For instance, it was Minny to whom Celia Foote (played by Jessica Chastain) turned to for support when she had a miscarriage. While Skeeter obviously has compassion for the black maids, Celia, whom the other women considered white trash, treated Minny as her equal.

All of these women, black and white, were chained under circumstances that revealed what was inside their hearts. Some were cowards. Some had courage.

Taylor could have ruined this movie by focusing too much on the white women and not enough on the black maids.

Like most issues involving race, debates about “The Help” have blown up the Internet. I hope you join the conversation by seeing this movie for yourself.

After seeing “The Help,” I can look at those old black-and-white movies with the walk-ons of black women dressed in starched uniforms and white stockings and see more than a maid.

I’m grateful that the director of this film made sure of that.

***

http://rss.tmsfeatures.com/websvc-bin/r ... a_20110817

Coming to Terms with 'The Help'

By Leonard Pitts Jr., Tribune Media Services,

Posted 08/16/2011




Mother used to tell this story.

She was working as a domestic -- this was the late '40s or early '50s -- for a Memphis doctor when one day his daughter came up and inexplicably began rubbing her skin. It turned out the child had asked her grandmother why mom's skin was dark, and the woman, a daughter of the unreconstructed white South, had said the darkness was dirt. The poor little girl was trying to rub the "dirt" off and was surprised it wouldn't come. Years later, Mom's voice still mixed anger and humiliation when she told that tale.

But such incidental cruelties were to be expected. Mom was The Help, as in the Kathryn Stockett novel that was released last week as a motion picture. I find myself with irresolute feelings toward both. In this, I am hardly alone. Indeed, "The Help" has met with a certain amount of scorn from some African-Americans unseduced by its story of black maids and their white employers in Jackson, Miss., in that pregnant year, 1963.

An organization called the Association of Black Women Historians has slammed the movie for "stereotyping." Author Valerie Boyd's review, which appeared on an Atlanta arts blog, was headlined "A Feel-Good Movie for White People." Some black literati have noted it as yet another example of a white writer reaping great rewards from chronicling African-American passages while black writers who traffic in those same passages cannot get the time of day from publishers and moviemakers.
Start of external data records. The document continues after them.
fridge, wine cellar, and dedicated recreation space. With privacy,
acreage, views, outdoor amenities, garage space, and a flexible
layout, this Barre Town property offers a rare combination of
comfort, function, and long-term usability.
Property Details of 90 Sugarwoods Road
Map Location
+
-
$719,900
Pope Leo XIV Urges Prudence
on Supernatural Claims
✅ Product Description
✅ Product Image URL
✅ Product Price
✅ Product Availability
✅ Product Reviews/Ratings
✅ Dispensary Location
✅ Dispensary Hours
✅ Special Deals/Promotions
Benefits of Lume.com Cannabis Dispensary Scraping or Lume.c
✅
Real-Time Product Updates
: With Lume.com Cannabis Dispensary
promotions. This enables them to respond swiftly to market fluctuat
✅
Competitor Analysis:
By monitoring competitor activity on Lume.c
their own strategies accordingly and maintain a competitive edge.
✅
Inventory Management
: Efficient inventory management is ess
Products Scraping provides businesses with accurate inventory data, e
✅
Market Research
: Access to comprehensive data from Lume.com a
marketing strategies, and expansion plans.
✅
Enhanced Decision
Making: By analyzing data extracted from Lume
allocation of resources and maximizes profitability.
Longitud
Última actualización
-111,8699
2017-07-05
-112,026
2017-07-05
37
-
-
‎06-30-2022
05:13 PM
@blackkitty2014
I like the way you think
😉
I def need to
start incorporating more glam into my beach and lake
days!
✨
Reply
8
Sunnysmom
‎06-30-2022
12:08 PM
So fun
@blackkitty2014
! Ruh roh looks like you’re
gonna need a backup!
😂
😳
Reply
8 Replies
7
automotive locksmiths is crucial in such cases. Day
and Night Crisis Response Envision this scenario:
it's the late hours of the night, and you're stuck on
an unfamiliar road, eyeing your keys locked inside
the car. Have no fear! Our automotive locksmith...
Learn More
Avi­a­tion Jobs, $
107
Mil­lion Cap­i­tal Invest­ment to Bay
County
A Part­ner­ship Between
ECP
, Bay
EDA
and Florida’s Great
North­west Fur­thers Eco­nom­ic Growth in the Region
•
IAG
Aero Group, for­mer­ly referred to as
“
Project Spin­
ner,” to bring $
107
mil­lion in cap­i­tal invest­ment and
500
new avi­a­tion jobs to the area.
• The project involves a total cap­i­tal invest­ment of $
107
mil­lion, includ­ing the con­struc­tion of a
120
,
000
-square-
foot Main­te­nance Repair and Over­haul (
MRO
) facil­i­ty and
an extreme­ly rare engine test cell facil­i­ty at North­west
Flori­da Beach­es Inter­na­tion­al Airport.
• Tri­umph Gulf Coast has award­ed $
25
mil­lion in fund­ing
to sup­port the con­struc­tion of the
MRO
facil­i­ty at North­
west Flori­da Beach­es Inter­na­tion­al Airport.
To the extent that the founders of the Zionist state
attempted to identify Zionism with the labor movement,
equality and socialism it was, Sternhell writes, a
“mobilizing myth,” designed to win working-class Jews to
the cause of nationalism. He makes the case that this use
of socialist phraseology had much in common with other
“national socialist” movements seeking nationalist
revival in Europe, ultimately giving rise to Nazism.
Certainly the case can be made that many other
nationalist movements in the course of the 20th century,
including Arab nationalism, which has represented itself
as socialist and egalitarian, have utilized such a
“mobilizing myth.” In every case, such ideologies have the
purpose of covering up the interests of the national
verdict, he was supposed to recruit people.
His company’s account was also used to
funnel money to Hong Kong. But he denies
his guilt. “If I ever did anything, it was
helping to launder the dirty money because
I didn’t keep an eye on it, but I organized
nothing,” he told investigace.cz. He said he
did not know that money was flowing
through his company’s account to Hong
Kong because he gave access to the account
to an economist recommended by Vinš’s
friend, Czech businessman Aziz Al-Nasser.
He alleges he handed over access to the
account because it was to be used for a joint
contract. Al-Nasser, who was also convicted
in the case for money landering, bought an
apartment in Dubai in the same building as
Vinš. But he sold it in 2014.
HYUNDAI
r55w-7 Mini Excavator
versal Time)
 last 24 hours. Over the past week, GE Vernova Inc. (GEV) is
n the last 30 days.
Though the literati have a valid point, the criticism of "The Help" strikes me otherwise as more reflexive than felt. Stockett told the story of a white misfit bonding with a black maid and helping her find her voice in a society that had rendered her mute. If it is not exactly a black-power manifesto, well, neither is it "Birth of a Nation II."

So what, then explains my own irresolution? I suspect it traces to nothing more mysterious than the pain of revisiting a time and place of black subservience. And, perhaps, the sting of an inherited memory. That episode cost her something to tell -- and even more to live.

As Americans, we lie about race. We lie profligately, obstinately and repeatedly. The first lie is of its existence as an immutable reality delivered unto us from the very hand of God.

That lie undergirds all the other lies, lies of Negro criminality, mendacity, ineducability. Lies of sexless mammies and oversexed wenches. Lies of docile child-men and brutal bucks. Lies that exonerate conscience and cover sin with sanctimony. Lies that pinched off avenues of aspiration till "the help" was all a Negro woman was left to be.

I think of those lies sometimes when aging white southerners contact me to share sepia-toned reminiscences about some beloved old nanny who raised them, taught them, loved them, and who was almost a member of the family. Almost.

Reading their emails, I wonder if those folks understand even now, a lifetime later, that that woman did not exist simply as a walk-on character in a white person's life drama, that she was a fully formed human being with a life, and dreams and dreads of her own.

It is Kathryn Stockett's imperfect triumph to have understood this and seek to make others understand it, too. I think Mom would have appreciated the effort.